I liked school but became a bit of a loner. Except for class or participating in school activities, like track, I wasn’t very outgoing. Even my relationship with Gidget and Alice waned. I felt more comfortable around my pets—dog, cat, whatever creature I might be befriending at the time—than around other kids. My place of choice at home was in my room, reading or doing experiments with my chemistry kit.
All that came to an abrupt halt when I turned sixteen.
Senior year pep squad (Sylvia Harris)
I decided to ditch the quiet Sylvia and became a cheerleader. Blame my hormones—I was no different from the other girls who were really getting into boys and the requisite trouble that often follows those first brushes of freedom and young love. I’d sneak alcohol out of the cabinet and join some of my fellow cheerleaders at one of their homes that would be parent-free for most of the night. We’d put on some loud Pat Benatar music and have our version of a wild evening. As Pat crooned, “Hit me with your best shot,” I even tried my first hits of pot, but back then I wasn’t a big fan of drugs. It only made me sleepy.

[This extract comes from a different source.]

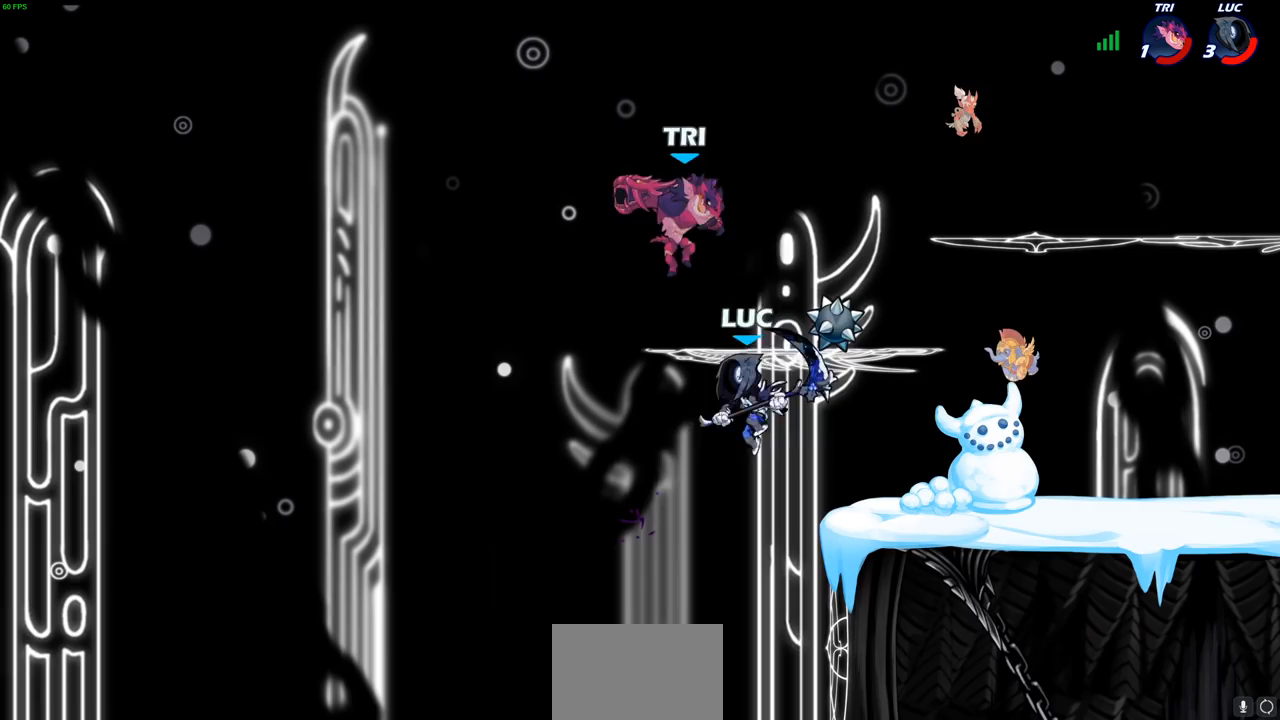
{"buttons": [], "left_stick": "right", "right_stick": "center", "events": [[100, "CIRCLE", "down"], [167, "CIRCLE", "up"], [167, "left_stick", "center"], [317, "left_stick", "right"]]}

My drug of choice was going to the Bay Meadows Golden Gate Fields with my father when the horses were racing. I’d sit in those metal stands and feel the thunder and the power of the Thoroughbred racehorses. I was a runner and they were runners, so I identified with their every step. With my mouth wide open, I’d watch them sail through the air and silently wish I could be their rider so I could feel weightless and free.
I kept up the partying for the rest of high school, getting smashed on alcohol just about every weekend. My parents would give me the occasional lecture, and a couple of times I got in trouble for leaving without telling them; I would just look them in the face and lie.